Le Québec en déficit de littératie
Tant au sens propre qu’au sens figuré, l’économie de la littératie rattrape le Québec. Aux prises avec un problème criant d’analphabétisation, le Québec fait face à un problème d’employabilité.
Sur la seule base de l’impact économique, il est socialement très rentable d’investir dans l’amélioration des compétences en matière de littératie. L’analyse réalisée par l’économiste Pierre Langlois pour la Fondation pour l’analphabétisation et le Fonds de solidarité FTQ calcule qu’«en améliorant ses compétences en matière de littératie pour assurer la compréhension des textes plus complexes et longs avec plusieurs informations, un jeune travailleur québécois peut espérer un gain de revenus totaux de 202 142$ au cours de sa carrière» et générer des retombées fiscales de 35 %.
Sur une base plus macroéconomique, uniquement pour combler son retard avec l’Ontario, « 352 350 Québécois doivent atteindre minimalement le niveau 3 du Programme pour l’évaluation internationale des compétences des adultes (PEICA). Ce faisant, 306 367 travailleurs amélioreraient leurs revenus en lien avec une hausse de leurs compétences en littératie» et 45 983 prestataires de programmes sociaux amélioreraient leur employabilité et se retrouveraient en situation d’emploi, poursuit l’étude, dont les conclusions ont été publiées mercredi. Autrement dit, 67% des prestataires n’atteignent pas le niveau 3.
Et l’auteur d’ajouter que l’effet direct sur le PIB nominal québécois serait de 4,9 milliards sous l’action d’une hausse du revenu disponible, soit une augmentation de 1,4%. «Les deux paliers gouvernementaux feraient quant à eux des économies annuelles de 328 millions.» Il se réfère aussi à des études antérieures démontrant que les retombées à long terme de l’investissement en littératie sont près de trois fois plus importantes que celles de l’investissement en capital physique.
Malgré le peu de données disponibles et la difficile comparaison dans le temps, il est permis d’affirmer que le pourcentage de Québécois n’atteignant pas le niveau acceptable oscille entre 47,5% et 53,3% depuis 1989. L’étude donne la mesure du retard du Québec tant par rapport à l’Ontario que par rapport à la moyenne canadienne et à celle de l’OCDE. La proportion des 16 à 65 ans n’atteignant pas le niveau 3 est de 53 % au Québec, de 52% pour la moyenne de l’OCDE, de 49% au Canada et de 46,8 % en Ontario.

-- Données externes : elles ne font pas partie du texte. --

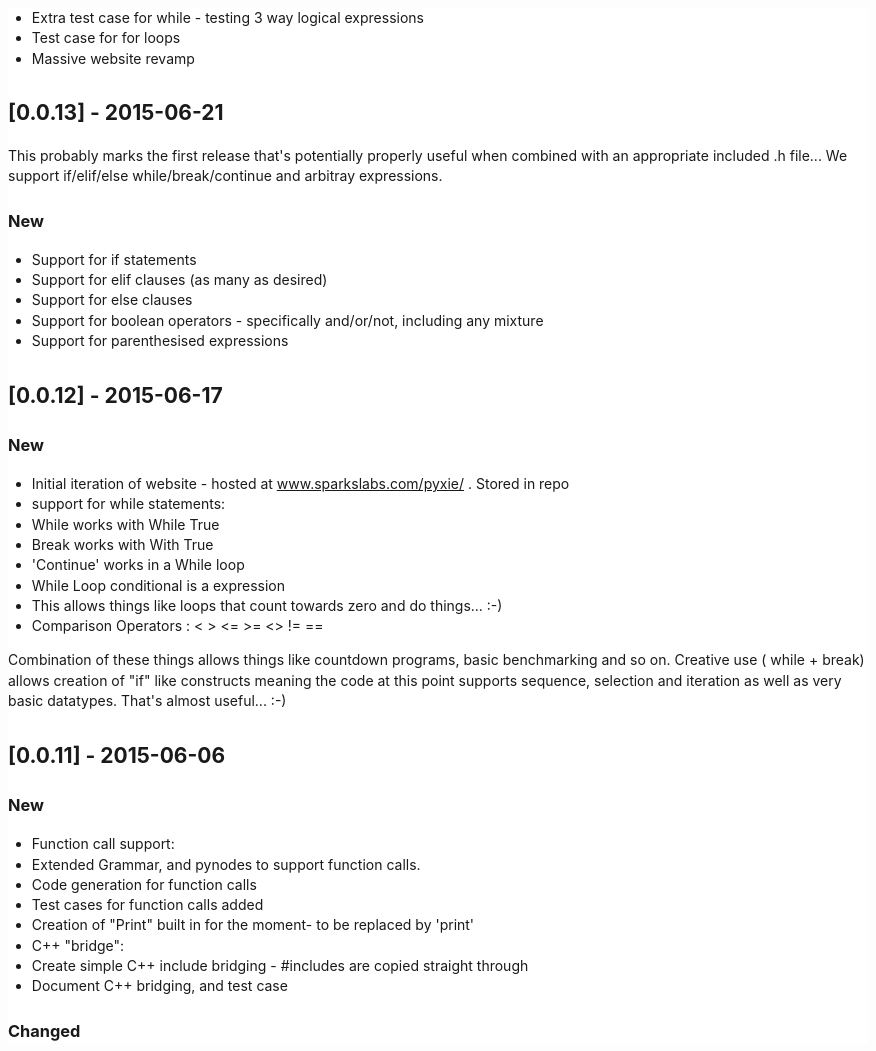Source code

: * Extra test case for while - testing 3 way logical expressions
* Test case for for loops
* Massive website revamp

## [0.0.13] - 2015-06-21

This probably marks the first release that's potentially properly useful when combined with
an appropriate included .h file... We support if/elif/else while/break/continue and arbitray
expressions.

### New

* Support for if statements
* Support for elif clauses (as many as desired)
* Support for else clauses
* Support for boolean operators - specifically and/or/not, including any mixture
* Support for parenthesised expressions

## [0.0.12] - 2015-06-17

### New

* Initial iteration of website - hosted at www.sparkslabs.com/pyxie/ . Stored in repo
* support for while statements:
 * While works with While True
 * Break works with With True
 * 'Continue' works in a While loop
 * While Loop conditional is a expression
  * This allows things like loops that count towards zero and do things... :-)
* Comparison Operators :  < > <= >= <> != ==

Combination of these things allows things like countdown programs, basic
benchmarking and so on. Creative use ( while + break) allows creation of "if" like
constructs meaning the code at this point supports sequence, selection and iteration
as well as very basic datatypes. That's almost useful... :-)

## [0.0.11] - 2015-06-06

### New

* Function call support:
 * Extended Grammar, and pynodes to support function calls.
 * Code generation for function calls
 * Test cases for function calls added
 * Creation of  "Print" built in for the moment- to be replaced by 'print'
* C++ "bridge":
 * Create simple C++ include bridging - #includes are copied straight through
 * Document C++ bridging, and test case

### Changed
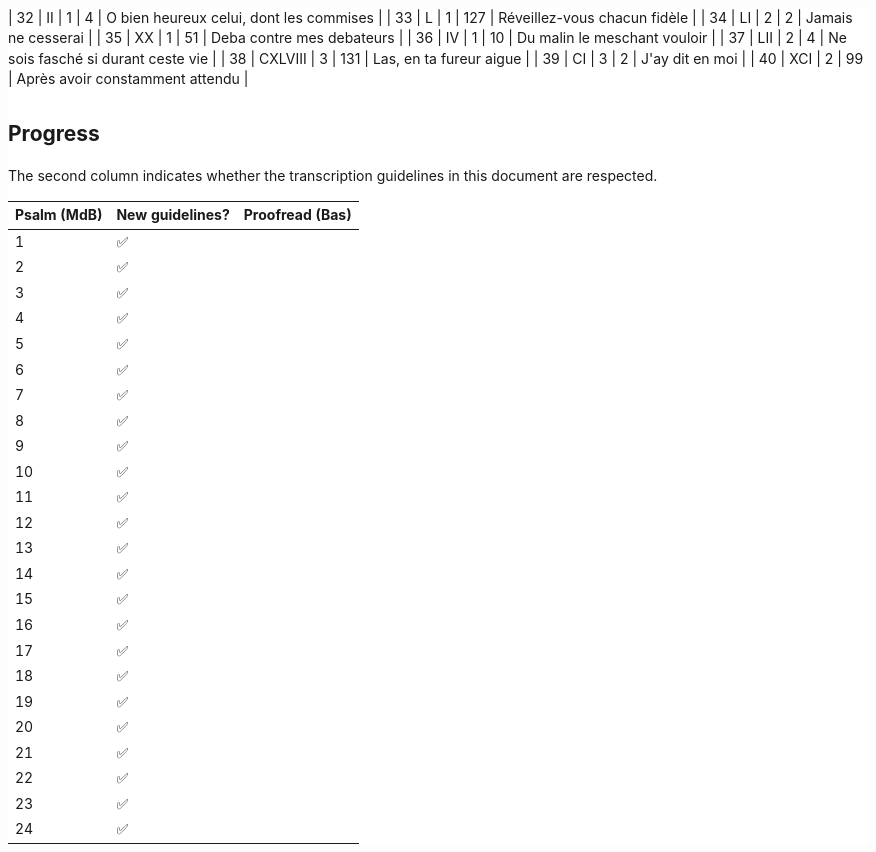 | 32          | II              | 1      | 4    | O bien heureux celui, dont les commises       |
| 33          | L               | 1      | 127  | Réveillez-vous chacun fidèle                  |
| 34          | LI              | 2      | 2    | Jamais ne cesserai                            |
| 35          | XX              | 1      | 51   | Deba contre mes debateurs                     | 
| 36          | IV              | 1      | 10   | Du malin le meschant vouloir                  |
| 37          | LII             | 2      | 4    | Ne sois fasché si durant ceste vie            |
| 38          | CXLVIII         | 3      | 131  | Las, en ta fureur aigue                       |
| 39          | CI              | 3      | 2    | J'ay dit en moi                               |
| 40          | XCI             | 2      | 99   | Après avoir constamment attendu               |

## Progress

The second column indicates whether the transcription guidelines in this document are respected.


| Psalm (MdB) | New guidelines? | Proofread (Bas) |
| ----------- | --------------- | --------------- |
| 1           | ✅              |                 |
| 2           | ✅              |                 |
| 3           | ✅              |                 |
| 4           | ✅              |                 |
| 5           | ✅              |                 |
| 6           | ✅              |                 |
| 7           | ✅              |                 |
| 8           | ✅              |                 |
| 9           | ✅              |                 |
| 10          | ✅              |                 |
| 11          | ✅              |                 |
| 12          | ✅              |                 |
| 13          | ✅              |                 |
| 14          | ✅              |                 |
| 15          | ✅              |                 |
| 16          | ✅              |                 |
| 17          | ✅              |                 |
| 18          | ✅              |                 |
| 19          | ✅              |                 |
| 20          | ✅              |                 |
| 21          | ✅              |                 |
| 22          | ✅              |                 |
| 23          | ✅              |                 |
| 24          | ✅              |                 |
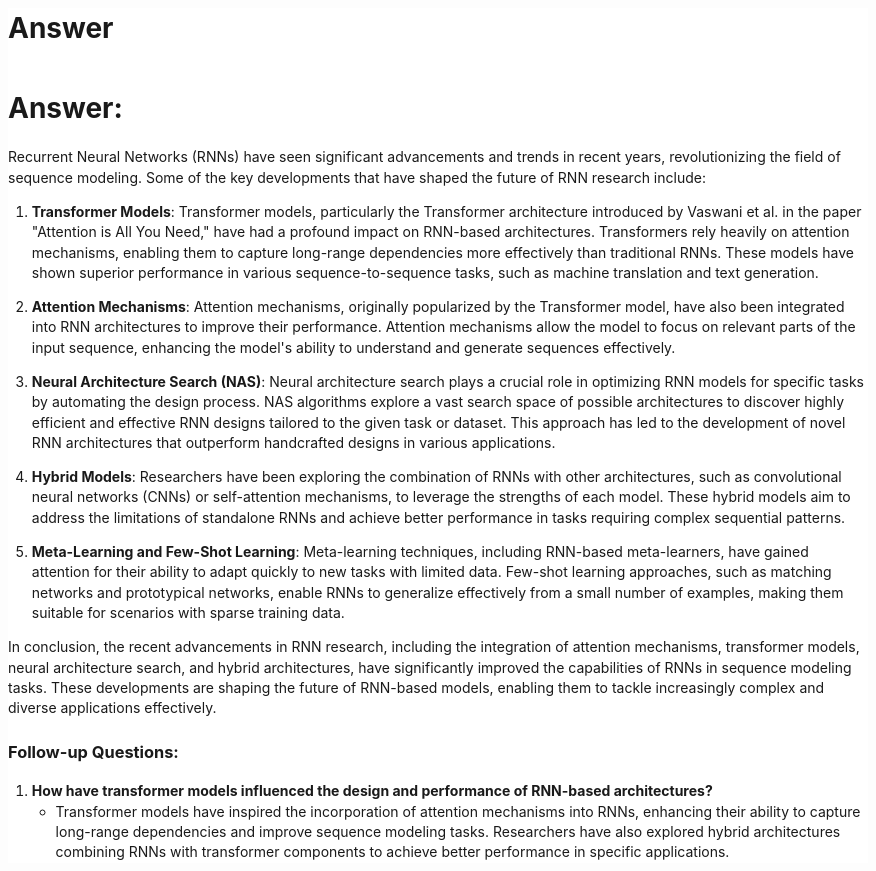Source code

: 



# Answer
# Answer:

Recurrent Neural Networks (RNNs) have seen significant advancements and trends in recent years, revolutionizing the field of sequence modeling. Some of the key developments that have shaped the future of RNN research include:

1. **Transformer Models**: Transformer models, particularly the Transformer architecture introduced by Vaswani et al. in the paper "Attention is All You Need," have had a profound impact on RNN-based architectures. Transformers rely heavily on attention mechanisms, enabling them to capture long-range dependencies more effectively than traditional RNNs. These models have shown superior performance in various sequence-to-sequence tasks, such as machine translation and text generation.

2. **Attention Mechanisms**: Attention mechanisms, originally popularized by the Transformer model, have also been integrated into RNN architectures to improve their performance. Attention mechanisms allow the model to focus on relevant parts of the input sequence, enhancing the model's ability to understand and generate sequences effectively.

3. **Neural Architecture Search (NAS)**: Neural architecture search plays a crucial role in optimizing RNN models for specific tasks by automating the design process. NAS algorithms explore a vast search space of possible architectures to discover highly efficient and effective RNN designs tailored to the given task or dataset. This approach has led to the development of novel RNN architectures that outperform handcrafted designs in various applications.

4. **Hybrid Models**: Researchers have been exploring the combination of RNNs with other architectures, such as convolutional neural networks (CNNs) or self-attention mechanisms, to leverage the strengths of each model. These hybrid models aim to address the limitations of standalone RNNs and achieve better performance in tasks requiring complex sequential patterns.

5. **Meta-Learning and Few-Shot Learning**: Meta-learning techniques, including RNN-based meta-learners, have gained attention for their ability to adapt quickly to new tasks with limited data. Few-shot learning approaches, such as matching networks and prototypical networks, enable RNNs to generalize effectively from a small number of examples, making them suitable for scenarios with sparse training data.

In conclusion, the recent advancements in RNN research, including the integration of attention mechanisms, transformer models, neural architecture search, and hybrid architectures, have significantly improved the capabilities of RNNs in sequence modeling tasks. These developments are shaping the future of RNN-based models, enabling them to tackle increasingly complex and diverse applications effectively.

### Follow-up Questions:

1. **How have transformer models influenced the design and performance of RNN-based architectures?**
   - Transformer models have inspired the incorporation of attention mechanisms into RNNs, enhancing their ability to capture long-range dependencies and improve sequence modeling tasks. Researchers have also explored hybrid architectures combining RNNs with transformer components to achieve better performance in specific applications.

«En améliorant ses compétences en matière de littératie [...], un jeune travailleur québécois peut espérer un gain de revenus totaux de 202 142$ au cours de sa carrière»
Analphabète fonctionnel
Et ce n’est pas essentiellement une affaire de décrochage scolaire. « Malgré l’obtention d’un DES, 24,1% des Québécois de 16 à 65 ans ne dépassent pas le niveau 2 et 8,85 % ont à la fois fait des études postsecondaires (sans diplomation universitaire) tout en n’atteignant pas le niveau 3 en littératie.» L’auteur parle, ici, de 2,2 millions de diplômés scolarisés.
À cette majorité de Québécois entrant dans la définition des analphabètes fonctionnels se greffe la dynamique d’un secteur manufacturier se retrouvant au coeur d’une quatrième révolution industrielle, sous l’assaut du phénomène de délocalisation, de l’automatisation et de l’intelligence artificielle. «Dans la maind’oeuvre manufacturière québécoise, près de deux travailleurs sur trois ont des enjeux de littératie (niveau 2 et moins). »
Quant aux pistes de solution, elles se heurtent à d’autres enjeux se posant à l’économie québécoise. On pense au choc démographique, à la pénurie de main-d’oeuvre, aux projections favorisant les emplois faiblement qualifiés au cours des dix prochaines années. Sans oublier l’intégration des immigrants et ses considérants en matière de reconnaissance des compétences et de connaissance de la langue française.
On le voit, la réduction du déficit en littératie et en numératie n’est pas qu’un appel lancé au système d’éducation, même si 14% des Québécois n’obtiennent pas de diplôme d’études secondaires (DES) et n’atteignent pas le niveau 3. Elle interpelle les entreprises et appelle à un investissement en formation continue en milieu de travail, insiste l’auteur de l’étude.